TASK STATEMENT:
Could you copy every record exactly, leaving the pictures behind?

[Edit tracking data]
╔══
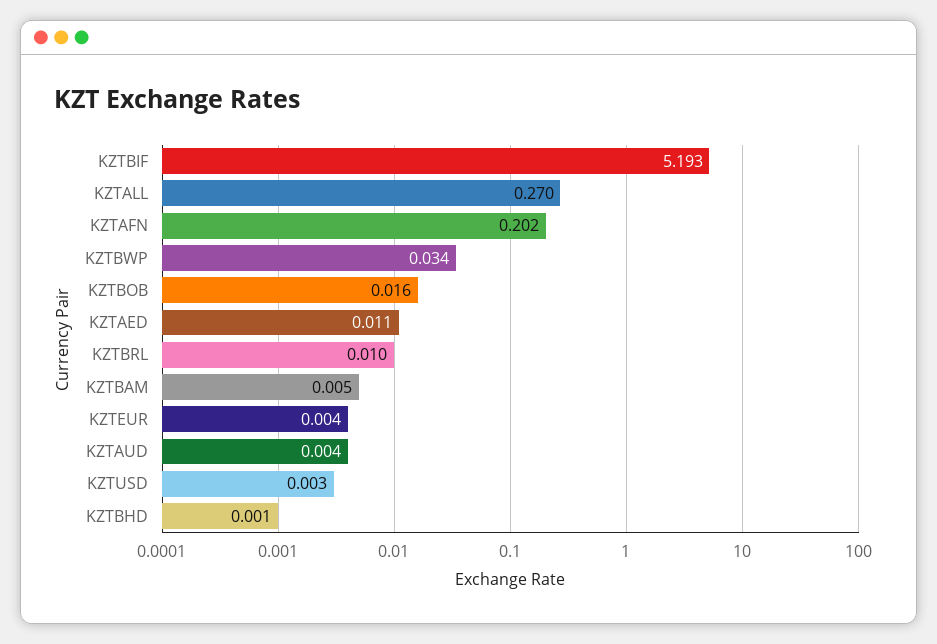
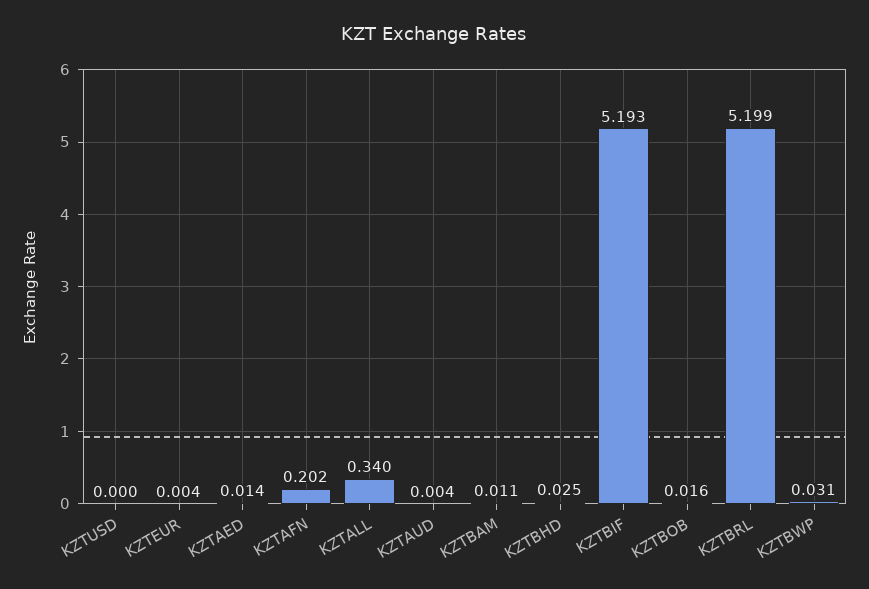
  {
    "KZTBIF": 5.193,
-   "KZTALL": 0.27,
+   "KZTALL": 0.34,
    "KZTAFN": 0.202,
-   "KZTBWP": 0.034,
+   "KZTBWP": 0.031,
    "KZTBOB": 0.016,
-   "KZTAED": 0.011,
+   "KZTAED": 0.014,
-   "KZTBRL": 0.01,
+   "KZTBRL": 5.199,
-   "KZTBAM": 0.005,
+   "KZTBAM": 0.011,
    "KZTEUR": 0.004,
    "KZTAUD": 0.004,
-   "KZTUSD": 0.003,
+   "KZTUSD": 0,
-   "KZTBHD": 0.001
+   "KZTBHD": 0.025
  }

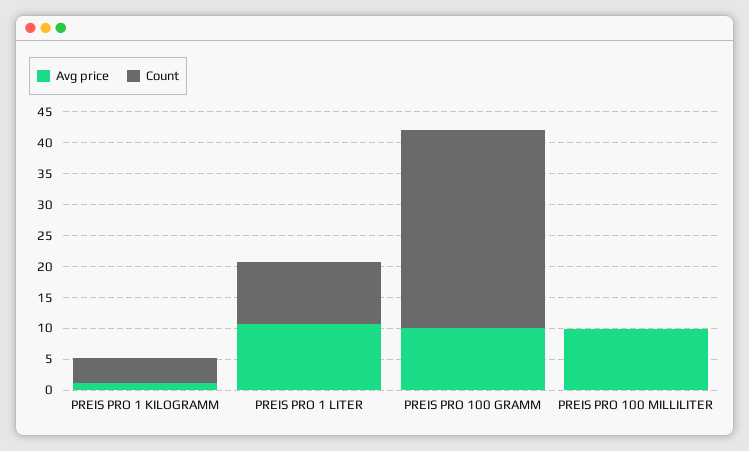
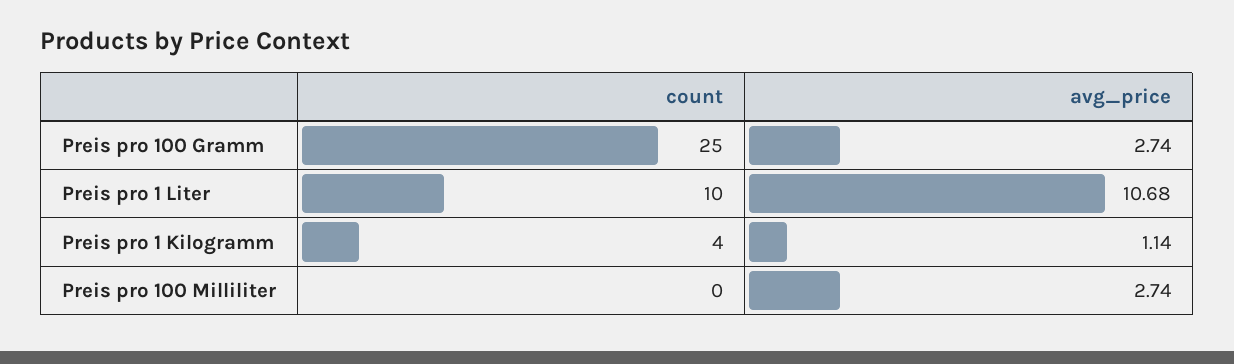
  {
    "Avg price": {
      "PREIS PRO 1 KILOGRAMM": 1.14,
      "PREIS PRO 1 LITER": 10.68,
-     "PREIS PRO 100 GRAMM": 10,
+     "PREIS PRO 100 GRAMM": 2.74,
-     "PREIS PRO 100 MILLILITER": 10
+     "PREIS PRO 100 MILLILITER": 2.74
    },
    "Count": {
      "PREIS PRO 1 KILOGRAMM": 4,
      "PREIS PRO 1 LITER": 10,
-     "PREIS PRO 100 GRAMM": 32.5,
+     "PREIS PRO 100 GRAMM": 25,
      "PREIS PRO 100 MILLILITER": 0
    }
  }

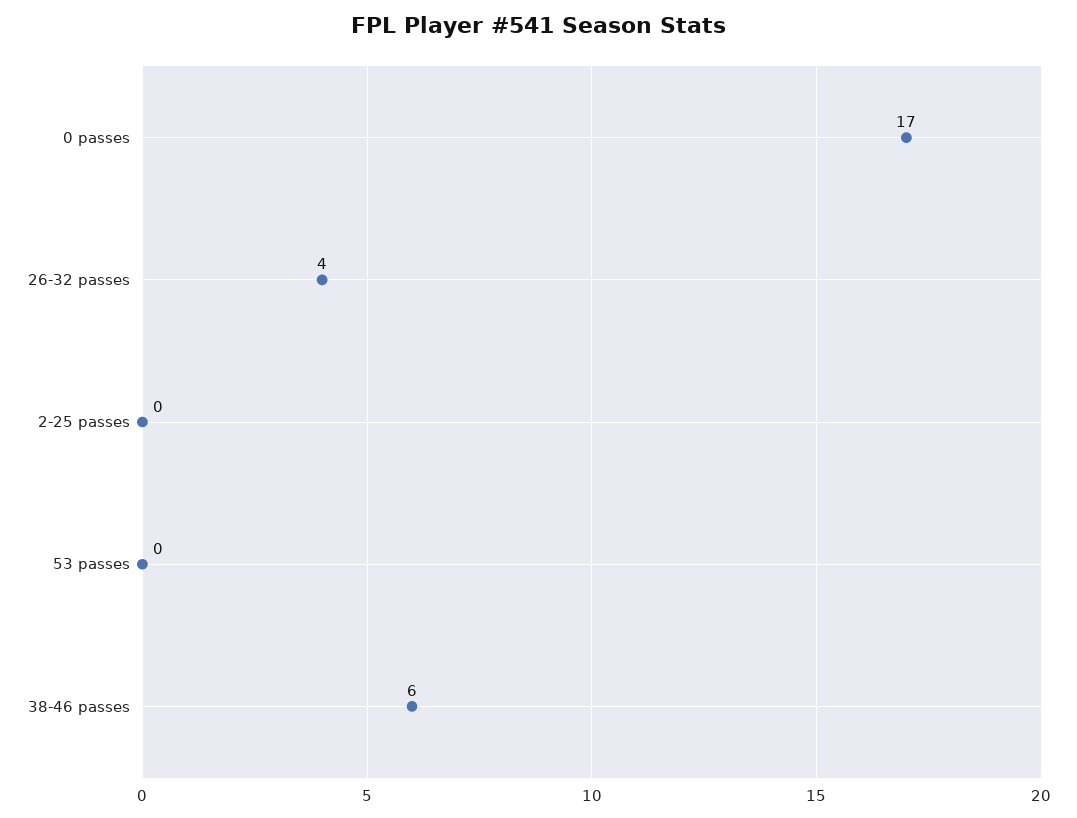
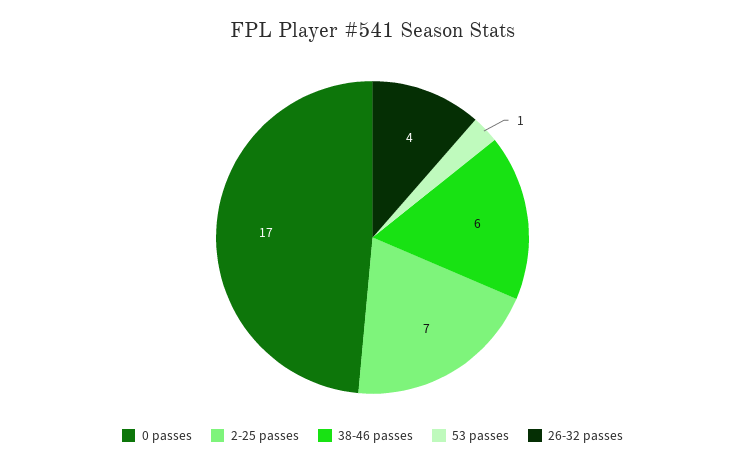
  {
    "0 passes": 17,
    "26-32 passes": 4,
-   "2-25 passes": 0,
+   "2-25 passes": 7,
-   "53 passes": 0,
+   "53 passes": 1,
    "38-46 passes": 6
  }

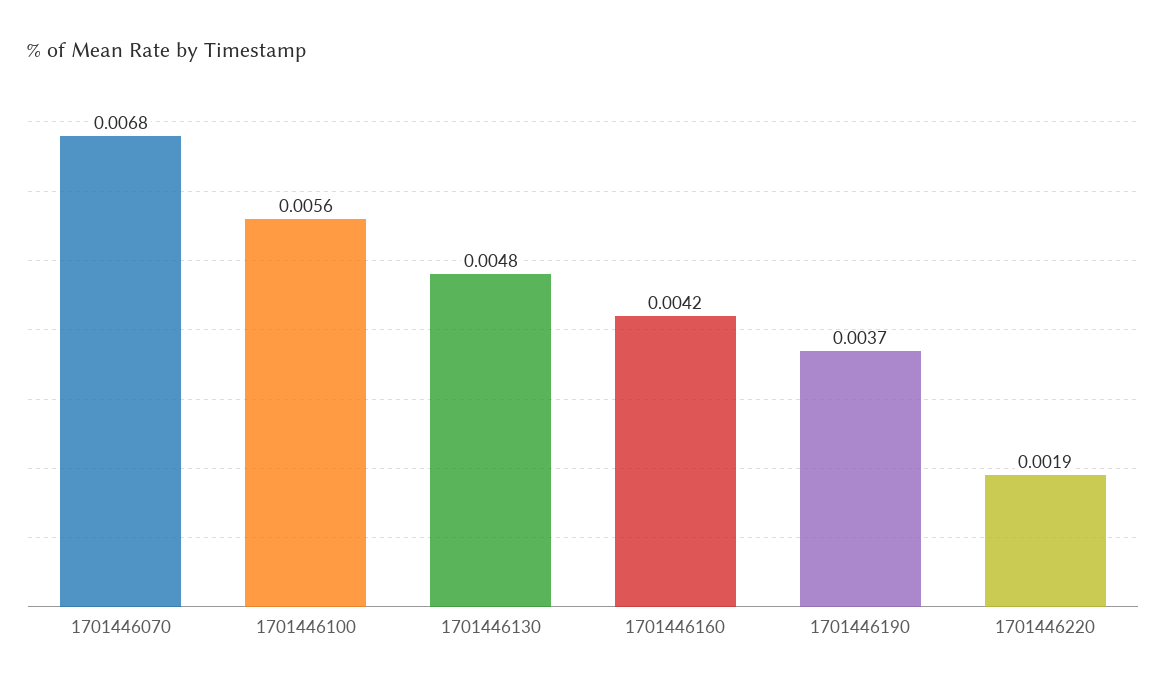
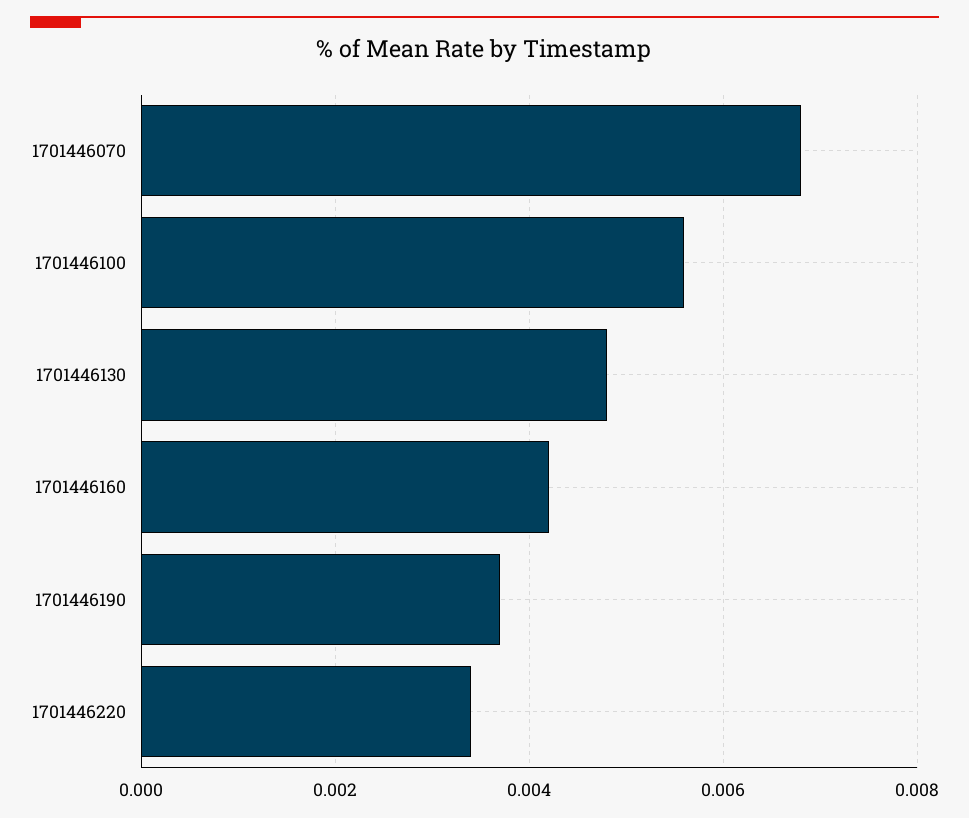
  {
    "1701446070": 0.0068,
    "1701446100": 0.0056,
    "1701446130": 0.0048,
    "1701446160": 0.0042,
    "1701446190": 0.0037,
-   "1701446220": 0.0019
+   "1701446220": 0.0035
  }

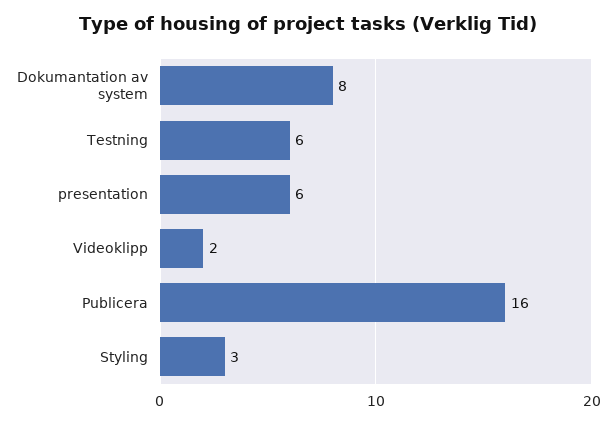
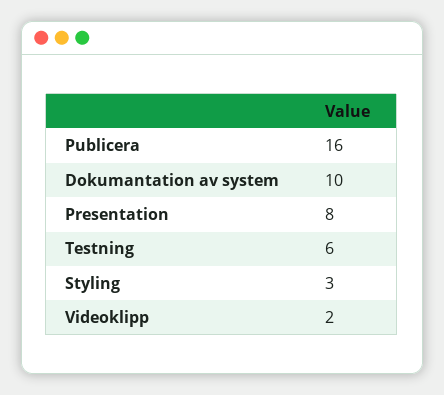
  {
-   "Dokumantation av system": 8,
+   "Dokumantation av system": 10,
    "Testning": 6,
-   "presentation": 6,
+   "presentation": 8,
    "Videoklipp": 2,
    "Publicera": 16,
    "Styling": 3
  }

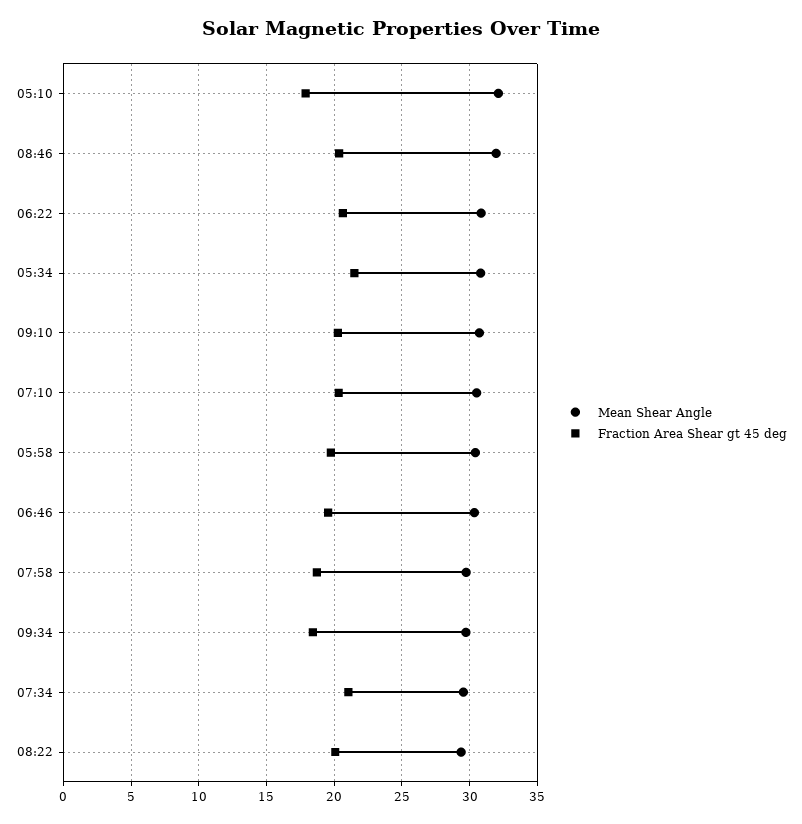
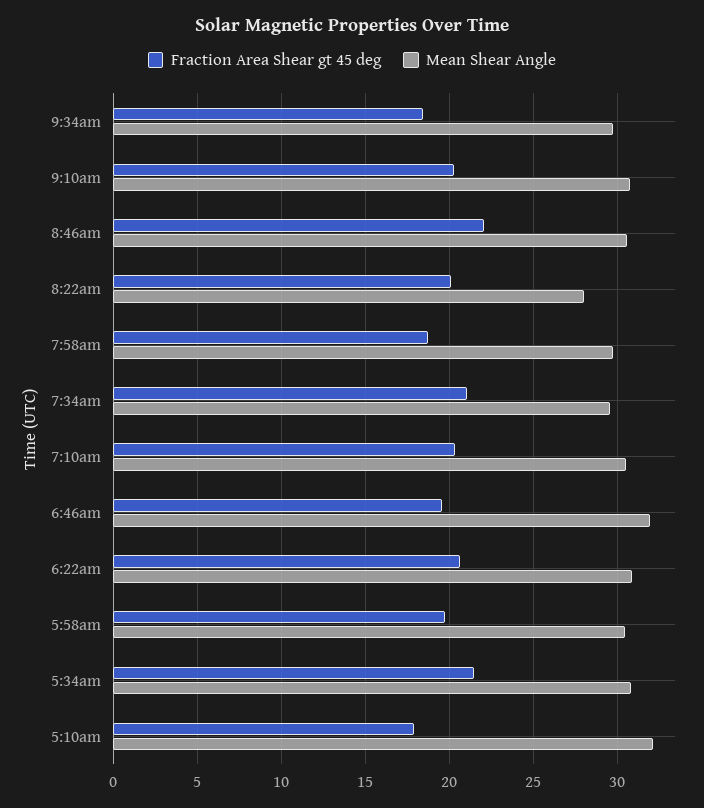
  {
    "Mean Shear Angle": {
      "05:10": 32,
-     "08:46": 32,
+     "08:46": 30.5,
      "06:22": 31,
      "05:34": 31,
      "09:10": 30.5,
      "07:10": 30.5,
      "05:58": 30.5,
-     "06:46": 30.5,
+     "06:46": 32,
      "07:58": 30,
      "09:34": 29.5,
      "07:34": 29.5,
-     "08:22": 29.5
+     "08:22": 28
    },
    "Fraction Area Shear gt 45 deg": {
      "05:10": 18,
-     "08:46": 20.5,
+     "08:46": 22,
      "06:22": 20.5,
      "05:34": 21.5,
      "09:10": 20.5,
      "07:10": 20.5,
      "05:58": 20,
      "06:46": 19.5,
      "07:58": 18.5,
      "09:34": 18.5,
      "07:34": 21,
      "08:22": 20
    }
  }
╚══
SOLUTION TO THIS PROBLEM:
  {
    "KZTBIF": 5.193,
-   "KZTALL": 0.27,
+   "KZTALL": 0.34,
    "KZTAFN": 0.202,
-   "KZTBWP": 0.034,
+   "KZTBWP": 0.031,
    "KZTBOB": 0.016,
-   "KZTAED": 0.011,
+   "KZTAED": 0.014,
-   "KZTBRL": 0.01,
+   "KZTBRL": 5.199,
-   "KZTBAM": 0.005,
+   "KZTBAM": 0.011,
    "KZTEUR": 0.004,
    "KZTAUD": 0.004,
-   "KZTUSD": 0.003,
+   "KZTUSD": 0,
-   "KZTBHD": 0.001
+   "KZTBHD": 0.025
  }

  {
    "Avg price": {
      "PREIS PRO 1 KILOGRAMM": 1.14,
      "PREIS PRO 1 LITER": 10.68,
-     "PREIS PRO 100 GRAMM": 10,
+     "PREIS PRO 100 GRAMM": 2.74,
-     "PREIS PRO 100 MILLILITER": 10
+     "PREIS PRO 100 MILLILITER": 2.74
    },
    "Count": {
      "PREIS PRO 1 KILOGRAMM": 4,
      "PREIS PRO 1 LITER": 10,
-     "PREIS PRO 100 GRAMM": 32.5,
+     "PREIS PRO 100 GRAMM": 25,
      "PREIS PRO 100 MILLILITER": 0
    }
  }

  {
    "0 passes": 17,
    "26-32 passes": 4,
-   "2-25 passes": 0,
+   "2-25 passes": 7,
-   "53 passes": 0,
+   "53 passes": 1,
    "38-46 passes": 6
  }

  {
    "1701446070": 0.0068,
    "1701446100": 0.0056,
    "1701446130": 0.0048,
    "1701446160": 0.0042,
    "1701446190": 0.0037,
-   "1701446220": 0.0019
+   "1701446220": 0.0035
  }

  {
-   "Dokumantation av system": 8,
+   "Dokumantation av system": 10,
    "Testning": 6,
-   "presentation": 6,
+   "presentation": 8,
    "Videoklipp": 2,
    "Publicera": 16,
    "Styling": 3
  }

  {
    "Mean Shear Angle": {
      "05:10": 32,
-     "08:46": 32,
+     "08:46": 30.5,
      "06:22": 31,
      "05:34": 31,
      "09:10": 30.5,
      "07:10": 30.5,
      "05:58": 30.5,
-     "06:46": 30.5,
+     "06:46": 32,
      "07:58": 30,
      "09:34": 29.5,
      "07:34": 29.5,
-     "08:22": 29.5
+     "08:22": 28
    },
    "Fraction Area Shear gt 45 deg": {
      "05:10": 18,
-     "08:46": 20.5,
+     "08:46": 22,
      "06:22": 20.5,
      "05:34": 21.5,
      "09:10": 20.5,
      "07:10": 20.5,
      "05:58": 20,
      "06:46": 19.5,
      "07:58": 18.5,
      "09:34": 18.5,
      "07:34": 21,
      "08:22": 20
    }
  }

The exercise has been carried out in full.